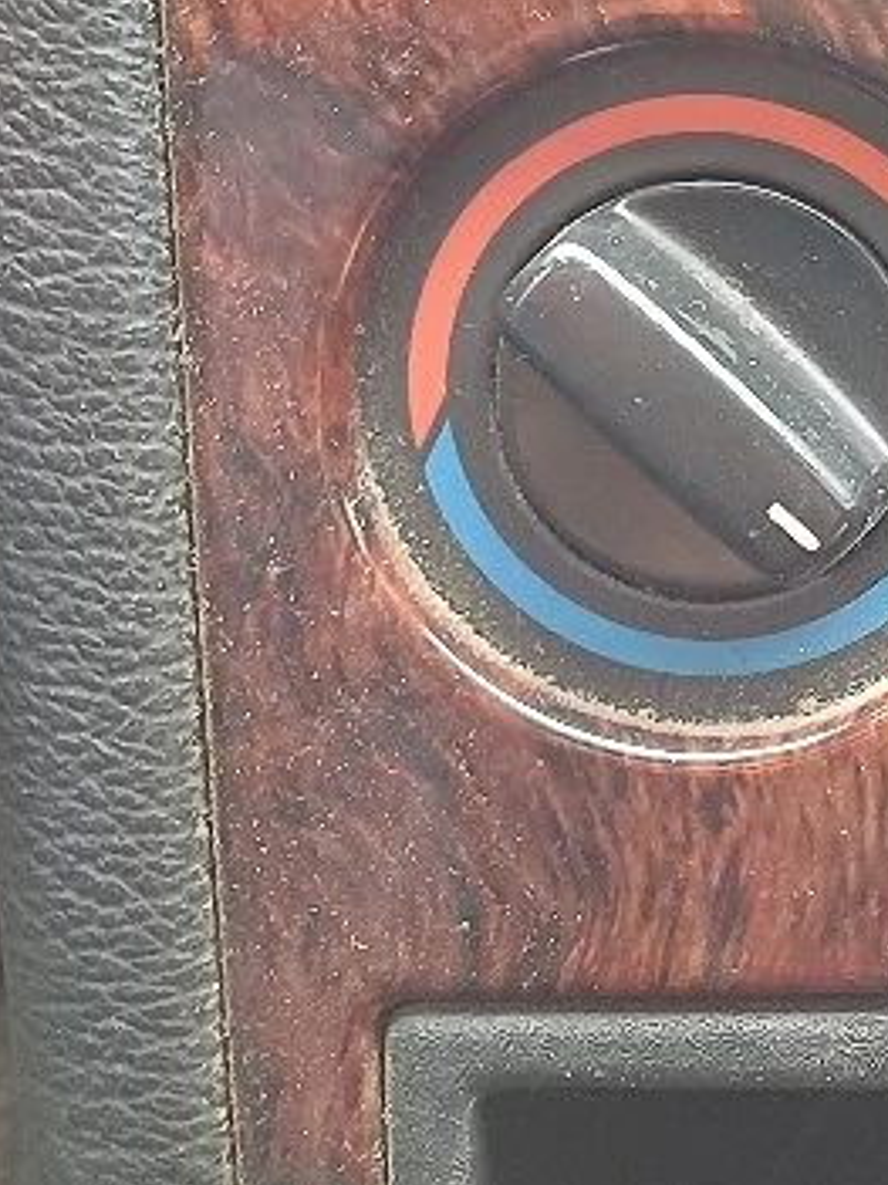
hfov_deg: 14.1
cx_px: 1489
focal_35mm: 95
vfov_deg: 20.3
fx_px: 3251
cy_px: 164
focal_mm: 4.65
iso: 400
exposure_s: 1/33.4
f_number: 1.8
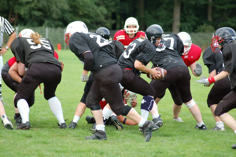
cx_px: 118
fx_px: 1472
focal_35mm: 225
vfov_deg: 6.1
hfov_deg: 9.2
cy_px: 78
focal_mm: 150
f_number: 4.5
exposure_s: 1/640
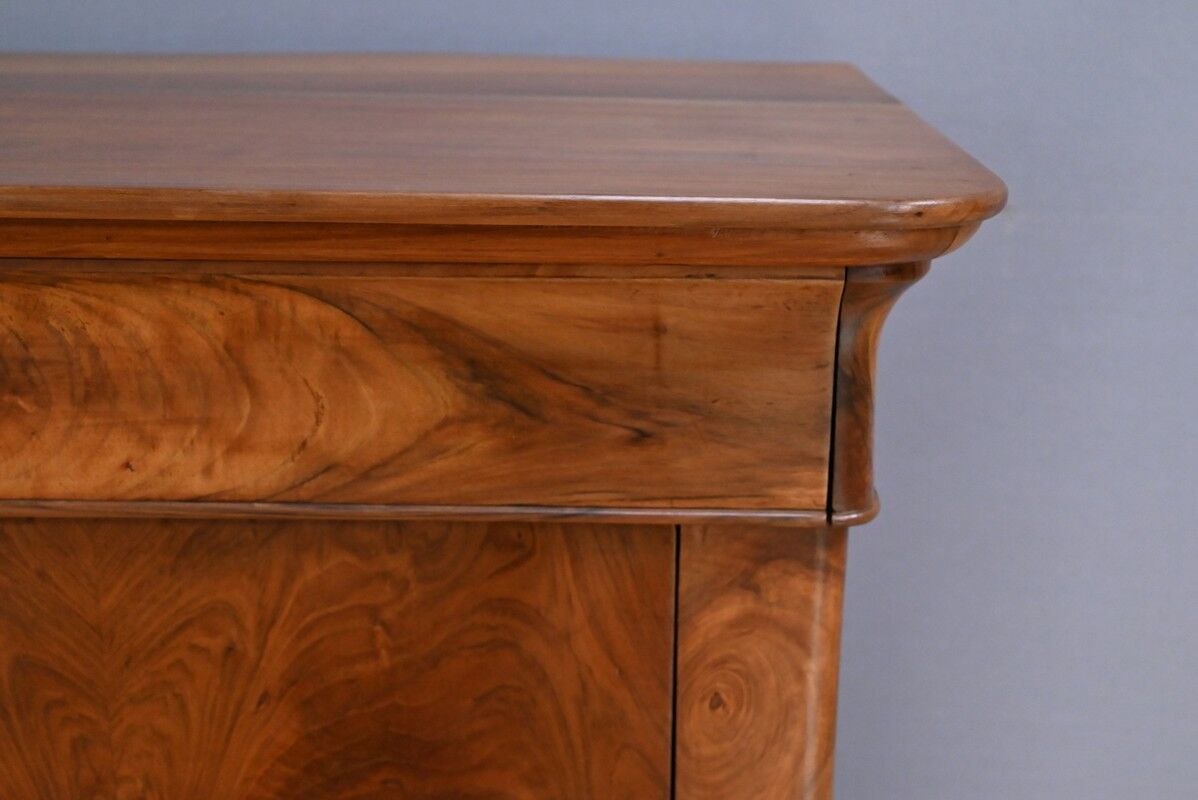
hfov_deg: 39.6
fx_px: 1665
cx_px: 599
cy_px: 400
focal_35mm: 50
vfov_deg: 27.0
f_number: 7.1
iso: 5000
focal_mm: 50
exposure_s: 1/200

--------------------------------------------------

● Description of the task: The copy you produce must match the entries above exactly, except that it has no pictures.

● Reply to the exercise:
hfov_deg: 14.1
cx_px: 1489
focal_35mm: 95
vfov_deg: 20.3
fx_px: 3251
cy_px: 164
focal_mm: 4.65
iso: 400
exposure_s: 1/33.4
f_number: 1.8
cx_px: 118
fx_px: 1472
focal_35mm: 225
vfov_deg: 6.1
hfov_deg: 9.2
cy_px: 78
focal_mm: 150
f_number: 4.5
exposure_s: 1/640
hfov_deg: 39.6
fx_px: 1665
cx_px: 599
cy_px: 400
focal_35mm: 50
vfov_deg: 27.0
f_number: 7.1
iso: 5000
focal_mm: 50
exposure_s: 1/200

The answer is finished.